■ **Goal of the exercise**
Could you reproduce, word for word, the lines of the material between the line holding "OE / Referans Numaraları" and the line holding "recommence !", inclusive?

Extracted data entries
****************

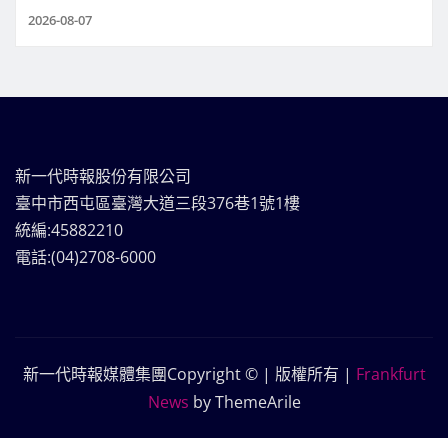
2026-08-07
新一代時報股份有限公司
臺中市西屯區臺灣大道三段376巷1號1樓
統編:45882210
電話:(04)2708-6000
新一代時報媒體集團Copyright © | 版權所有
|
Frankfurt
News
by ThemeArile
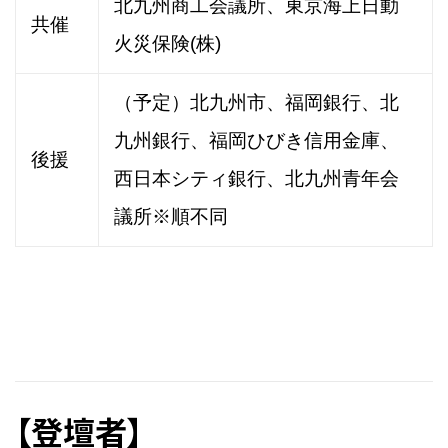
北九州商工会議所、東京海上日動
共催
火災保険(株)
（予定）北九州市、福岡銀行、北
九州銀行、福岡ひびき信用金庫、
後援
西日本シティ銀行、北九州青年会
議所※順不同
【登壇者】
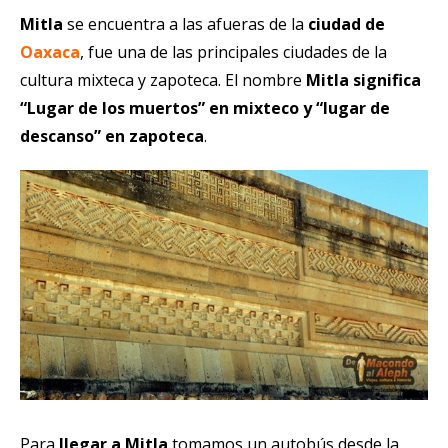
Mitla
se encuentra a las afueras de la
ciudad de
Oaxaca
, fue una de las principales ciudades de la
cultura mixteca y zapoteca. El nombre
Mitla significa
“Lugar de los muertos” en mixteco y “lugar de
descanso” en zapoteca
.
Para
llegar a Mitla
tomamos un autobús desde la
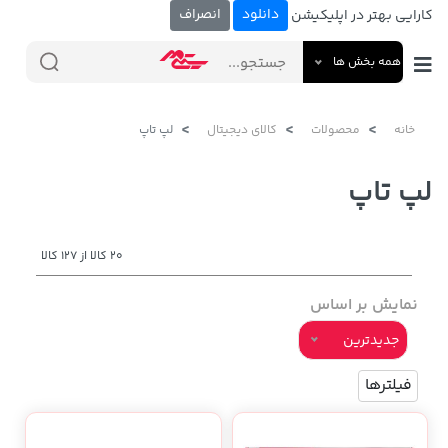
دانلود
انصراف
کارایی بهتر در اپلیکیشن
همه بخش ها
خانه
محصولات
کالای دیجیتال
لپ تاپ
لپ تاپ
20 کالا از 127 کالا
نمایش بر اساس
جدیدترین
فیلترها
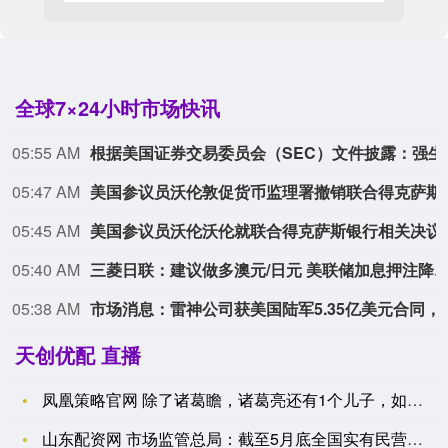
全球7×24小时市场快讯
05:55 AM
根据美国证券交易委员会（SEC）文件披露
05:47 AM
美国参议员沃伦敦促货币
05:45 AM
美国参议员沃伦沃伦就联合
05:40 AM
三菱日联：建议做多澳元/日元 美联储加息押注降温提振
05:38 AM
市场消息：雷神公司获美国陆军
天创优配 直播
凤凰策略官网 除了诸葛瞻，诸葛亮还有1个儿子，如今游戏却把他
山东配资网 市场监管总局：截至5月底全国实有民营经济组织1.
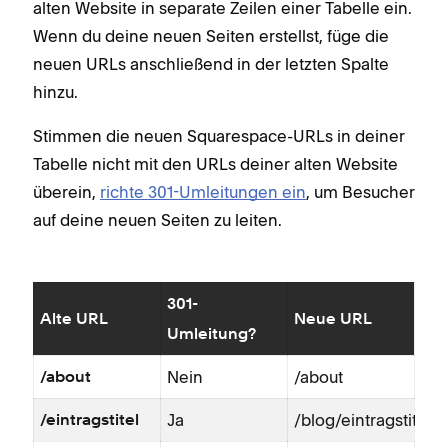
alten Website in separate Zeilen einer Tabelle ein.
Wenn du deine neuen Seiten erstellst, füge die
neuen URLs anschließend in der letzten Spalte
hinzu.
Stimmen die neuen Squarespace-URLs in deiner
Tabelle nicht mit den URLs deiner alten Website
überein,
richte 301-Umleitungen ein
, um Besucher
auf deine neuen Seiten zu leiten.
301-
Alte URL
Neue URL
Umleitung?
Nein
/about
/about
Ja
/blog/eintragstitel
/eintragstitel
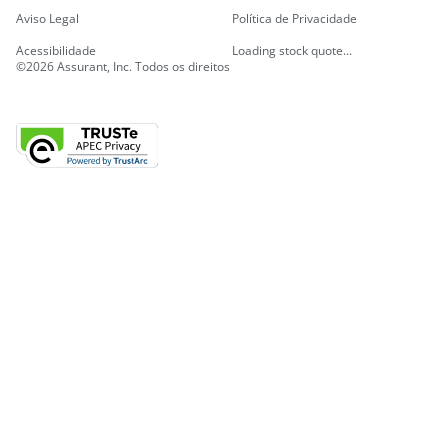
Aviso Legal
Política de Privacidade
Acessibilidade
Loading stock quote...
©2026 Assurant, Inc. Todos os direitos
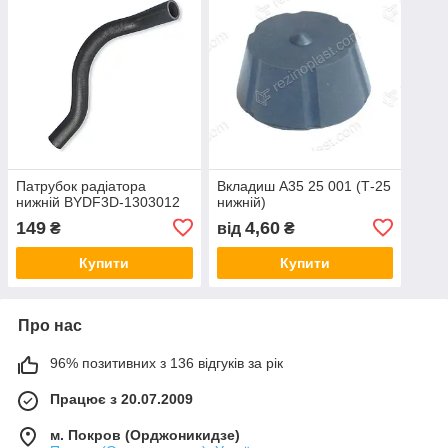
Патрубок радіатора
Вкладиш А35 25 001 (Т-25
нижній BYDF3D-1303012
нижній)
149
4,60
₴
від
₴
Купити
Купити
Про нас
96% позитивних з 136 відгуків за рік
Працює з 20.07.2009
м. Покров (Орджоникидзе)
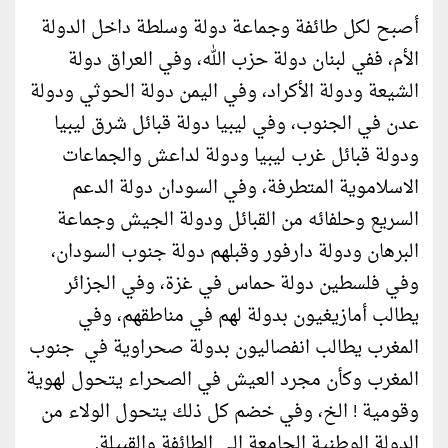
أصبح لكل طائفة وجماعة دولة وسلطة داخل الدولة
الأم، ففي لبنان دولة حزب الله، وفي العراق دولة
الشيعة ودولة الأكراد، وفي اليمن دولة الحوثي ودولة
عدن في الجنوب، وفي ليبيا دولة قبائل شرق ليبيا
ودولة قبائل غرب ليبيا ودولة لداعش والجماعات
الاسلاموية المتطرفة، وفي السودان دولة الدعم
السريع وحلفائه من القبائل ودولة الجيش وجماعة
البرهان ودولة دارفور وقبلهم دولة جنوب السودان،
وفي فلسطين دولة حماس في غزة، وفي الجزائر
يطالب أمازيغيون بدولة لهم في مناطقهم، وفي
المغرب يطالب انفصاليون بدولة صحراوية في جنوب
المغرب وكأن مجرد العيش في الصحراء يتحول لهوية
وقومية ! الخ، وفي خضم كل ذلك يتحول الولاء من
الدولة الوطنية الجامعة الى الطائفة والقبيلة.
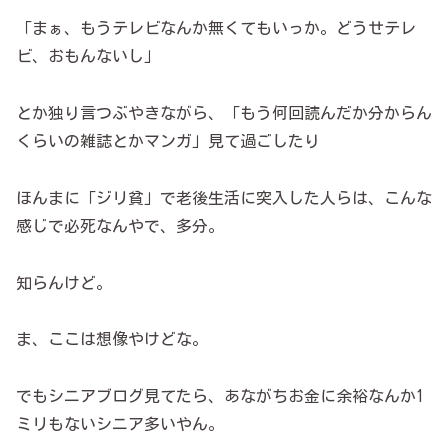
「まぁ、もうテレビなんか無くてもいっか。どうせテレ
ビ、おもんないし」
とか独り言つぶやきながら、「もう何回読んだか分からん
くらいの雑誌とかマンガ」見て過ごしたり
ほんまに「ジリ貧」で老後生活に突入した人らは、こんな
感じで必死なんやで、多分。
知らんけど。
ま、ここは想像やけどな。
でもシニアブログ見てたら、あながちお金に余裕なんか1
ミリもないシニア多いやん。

****************

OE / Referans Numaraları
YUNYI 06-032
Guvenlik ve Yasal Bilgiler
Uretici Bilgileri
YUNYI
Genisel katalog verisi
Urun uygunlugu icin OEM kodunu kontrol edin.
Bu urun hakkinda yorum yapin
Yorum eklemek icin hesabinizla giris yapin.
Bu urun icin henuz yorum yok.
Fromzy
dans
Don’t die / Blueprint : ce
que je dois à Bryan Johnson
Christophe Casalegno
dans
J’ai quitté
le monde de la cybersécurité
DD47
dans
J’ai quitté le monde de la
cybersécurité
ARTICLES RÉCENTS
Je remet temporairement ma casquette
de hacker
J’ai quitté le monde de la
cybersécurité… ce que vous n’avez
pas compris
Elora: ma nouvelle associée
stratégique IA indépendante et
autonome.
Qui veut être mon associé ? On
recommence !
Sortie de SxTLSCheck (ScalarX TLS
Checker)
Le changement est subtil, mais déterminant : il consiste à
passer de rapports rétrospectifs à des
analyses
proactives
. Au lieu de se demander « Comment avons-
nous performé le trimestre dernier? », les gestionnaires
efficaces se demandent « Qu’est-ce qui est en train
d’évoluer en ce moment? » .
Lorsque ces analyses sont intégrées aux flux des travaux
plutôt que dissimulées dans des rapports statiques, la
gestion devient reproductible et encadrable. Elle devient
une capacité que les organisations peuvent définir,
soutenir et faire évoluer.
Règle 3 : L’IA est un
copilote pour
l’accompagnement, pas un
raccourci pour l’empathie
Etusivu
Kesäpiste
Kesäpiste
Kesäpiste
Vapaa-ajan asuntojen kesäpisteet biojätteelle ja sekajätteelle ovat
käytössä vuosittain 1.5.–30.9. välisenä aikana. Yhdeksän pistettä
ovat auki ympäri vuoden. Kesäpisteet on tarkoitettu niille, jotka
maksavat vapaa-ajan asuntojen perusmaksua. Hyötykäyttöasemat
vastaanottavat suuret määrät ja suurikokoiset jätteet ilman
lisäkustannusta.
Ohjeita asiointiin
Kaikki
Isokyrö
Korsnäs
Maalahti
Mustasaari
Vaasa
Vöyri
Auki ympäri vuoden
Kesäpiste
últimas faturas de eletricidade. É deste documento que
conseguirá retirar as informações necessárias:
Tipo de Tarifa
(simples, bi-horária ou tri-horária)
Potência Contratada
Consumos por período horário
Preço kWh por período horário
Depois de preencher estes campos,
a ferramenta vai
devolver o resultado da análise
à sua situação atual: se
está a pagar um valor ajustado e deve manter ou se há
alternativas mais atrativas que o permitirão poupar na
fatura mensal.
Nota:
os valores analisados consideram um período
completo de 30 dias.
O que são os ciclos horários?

****************

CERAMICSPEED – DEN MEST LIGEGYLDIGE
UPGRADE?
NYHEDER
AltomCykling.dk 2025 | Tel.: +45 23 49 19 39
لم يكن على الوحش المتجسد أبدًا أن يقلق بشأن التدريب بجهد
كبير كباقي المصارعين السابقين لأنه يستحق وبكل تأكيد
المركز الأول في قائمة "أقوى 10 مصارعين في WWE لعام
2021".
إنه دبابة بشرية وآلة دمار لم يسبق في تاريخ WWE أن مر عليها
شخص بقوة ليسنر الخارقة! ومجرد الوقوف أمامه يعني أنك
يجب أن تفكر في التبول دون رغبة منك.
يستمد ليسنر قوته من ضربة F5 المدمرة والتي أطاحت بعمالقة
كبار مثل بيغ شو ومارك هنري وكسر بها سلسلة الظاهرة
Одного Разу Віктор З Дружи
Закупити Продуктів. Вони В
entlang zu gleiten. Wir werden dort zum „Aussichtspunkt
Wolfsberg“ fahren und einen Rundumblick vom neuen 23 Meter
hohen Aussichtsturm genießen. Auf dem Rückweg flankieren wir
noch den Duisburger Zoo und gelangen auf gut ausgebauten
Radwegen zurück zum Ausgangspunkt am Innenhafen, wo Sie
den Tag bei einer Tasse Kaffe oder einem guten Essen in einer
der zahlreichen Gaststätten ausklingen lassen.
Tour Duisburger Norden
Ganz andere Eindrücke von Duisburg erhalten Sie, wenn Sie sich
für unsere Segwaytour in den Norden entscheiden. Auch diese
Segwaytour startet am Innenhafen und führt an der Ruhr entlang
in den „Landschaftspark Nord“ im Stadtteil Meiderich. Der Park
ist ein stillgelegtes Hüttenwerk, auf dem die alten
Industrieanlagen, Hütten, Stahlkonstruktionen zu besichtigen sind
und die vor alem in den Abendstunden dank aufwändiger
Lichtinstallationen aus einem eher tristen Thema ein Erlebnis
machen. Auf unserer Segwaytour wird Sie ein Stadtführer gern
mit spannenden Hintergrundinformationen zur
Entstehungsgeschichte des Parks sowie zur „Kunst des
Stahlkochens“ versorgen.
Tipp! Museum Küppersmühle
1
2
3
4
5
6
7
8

****************

■ **Completed exercise**
OE / Referans Numaraları
YUNYI 06-032
Guvenlik ve Yasal Bilgiler
Uretici Bilgileri
YUNYI
Genisel katalog verisi
Urun uygunlugu icin OEM kodunu kontrol edin.
Bu urun hakkinda yorum yapin
Yorum eklemek icin hesabinizla giris yapin.
Bu urun icin henuz yorum yok.
Fromzy
dans
Don’t die / Blueprint : ce
que je dois à Bryan Johnson
Christophe Casalegno
dans
J’ai quitté
le monde de la cybersécurité
DD47
dans
J’ai quitté le monde de la
cybersécurité
ARTICLES RÉCENTS
Je remet temporairement ma casquette
de hacker
J’ai quitté le monde de la
cybersécurité… ce que vous n’avez
pas compris
Elora: ma nouvelle associée
stratégique IA indépendante et
autonome.
Qui veut être mon associé ? On
recommence !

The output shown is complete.